A significant area of concern identified in our study was the high number of patients identified with DR that were referred to public ophthalmology services but did not attend. During informal discussion, some of our referred patients reported receiving letters asking them to reply if they wished to remain on the waiting list for an ophthalmology appointment. This created confusion for the patients, and most did not reply. Improved referral pathways clearly need to be identified and implemented, in consultation with the hospital outpatient departments. A possible solution to ophthalmic access problems is a special on-site clinic with a visiting ophthalmologist. The IIHS will trial and evaluate this option in the near future.

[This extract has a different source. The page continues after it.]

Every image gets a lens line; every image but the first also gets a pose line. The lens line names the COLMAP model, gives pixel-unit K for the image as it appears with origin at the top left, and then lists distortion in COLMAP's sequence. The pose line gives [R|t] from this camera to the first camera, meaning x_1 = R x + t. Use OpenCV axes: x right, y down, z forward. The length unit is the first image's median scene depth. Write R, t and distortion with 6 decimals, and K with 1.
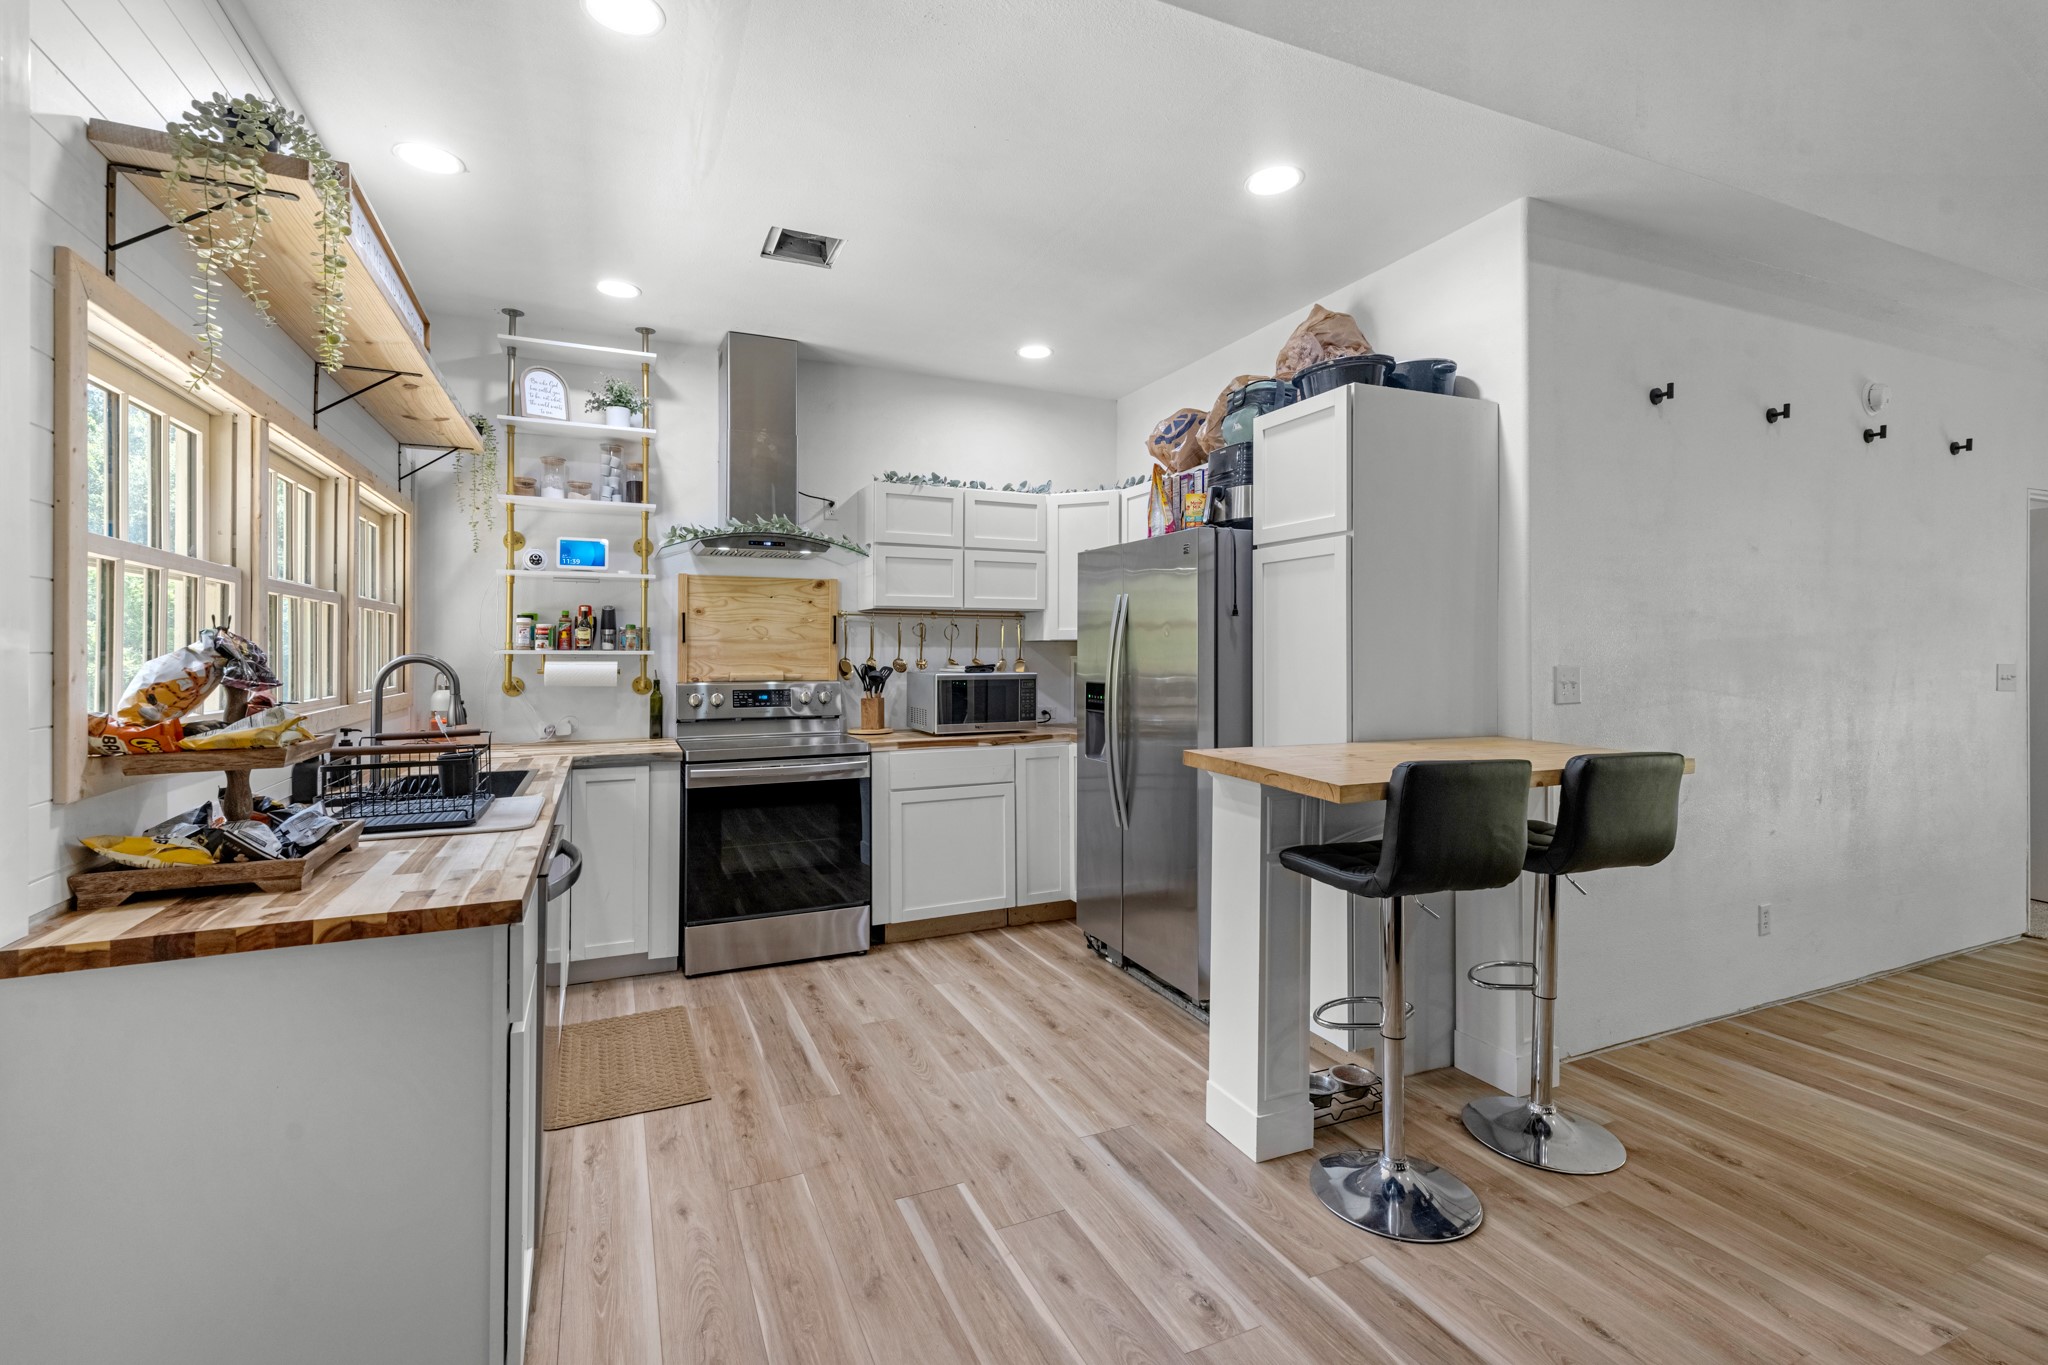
lens RADIAL K [[907.9, 0, 1016.9], [0, 907.9, 647.3], [0, 0, 1]] dist [0.000664, 0.000082]
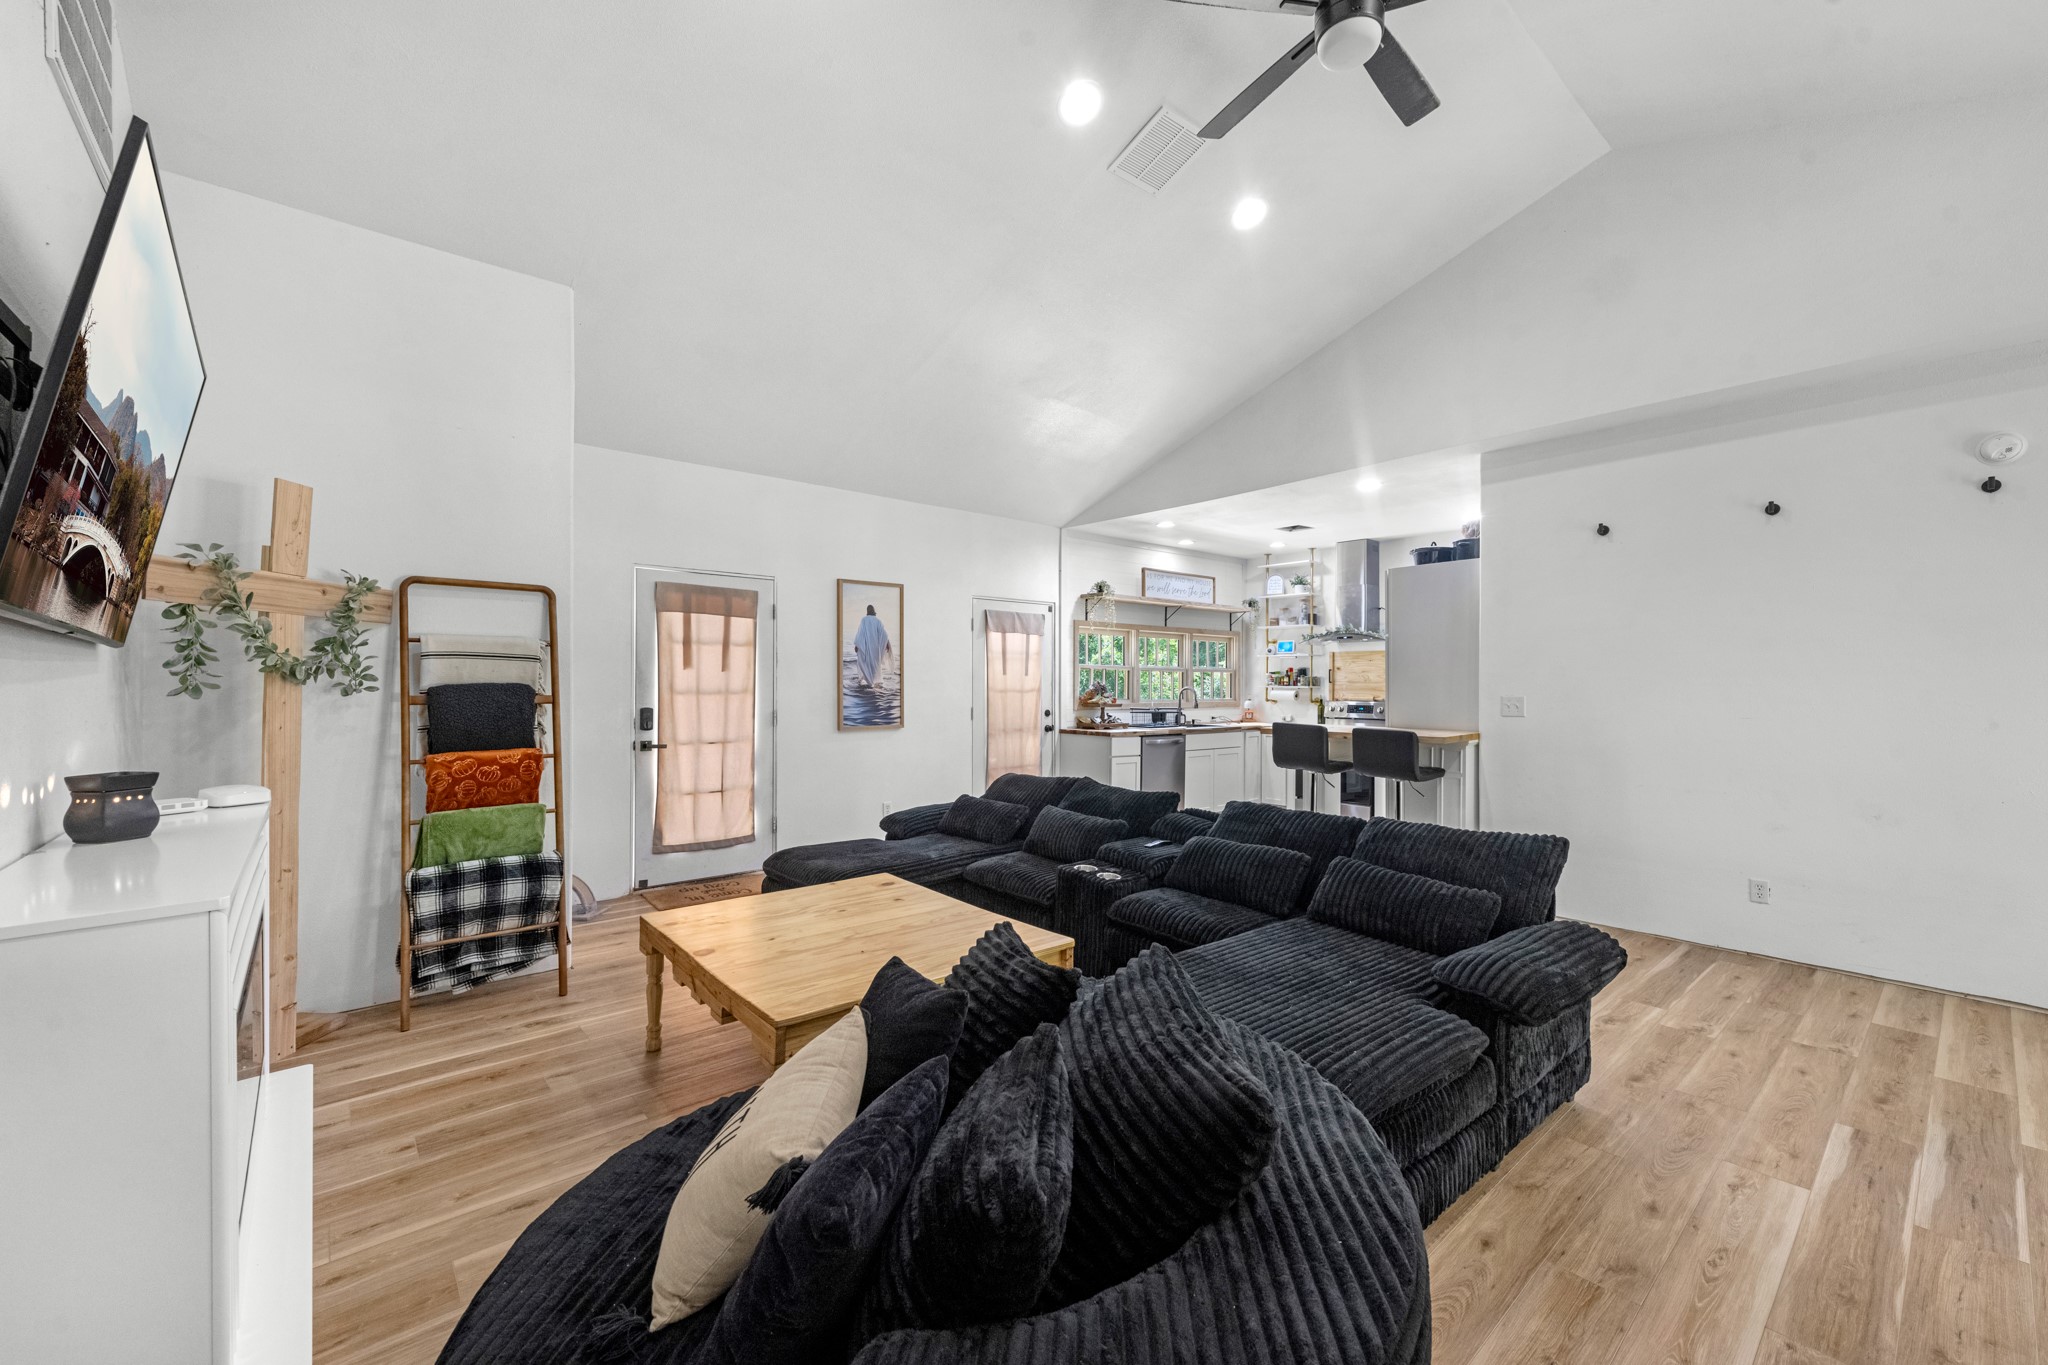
lens RADIAL K [[819.5, 0, 1024.0], [0, 819.5, 682.5], [0, 0, 1]] dist [-0.000737, -0.000090]
pose [[0.289993, 0.001752, -0.957027, 1.442356], [0.000382, 0.999998, 0.001947, -0.010734], [0.957029, -0.000931, 0.289992, -0.336755]]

DR screening using retinal cameras is sustainable over a long period of time in the remote Indigenous primary health care context and can successfully involve aboriginal health workers as well as practice nurses in taking photographs. 8 There is no reason why it is not equally sustainable and feasible in urban Indigenous primary health care settings. Primary care DR screening using retinal photography can improve access to DR screening for Indigenous patients, and reduce the burden on busy outpatient departments and should reduce visual loss. We support recommendations made by the National Indigenous Eye Health Survey to fund retinal photography so that health services can undertake screening sustainably. 7 Policy-makers could make the uptake of this screening more sustainable by funding a medicare item-number for primary care based DR screening associated with the annual diabetic cycle of care. An upfront Practice Incentive Program (PIP) payment could offset set up costs. Research across multiple sites using a cluster randomised controlled study design for evaluating retinal photography screening with a control group and clinically relevant outcomes such as vision would provide evidence about the generalisability of this approach.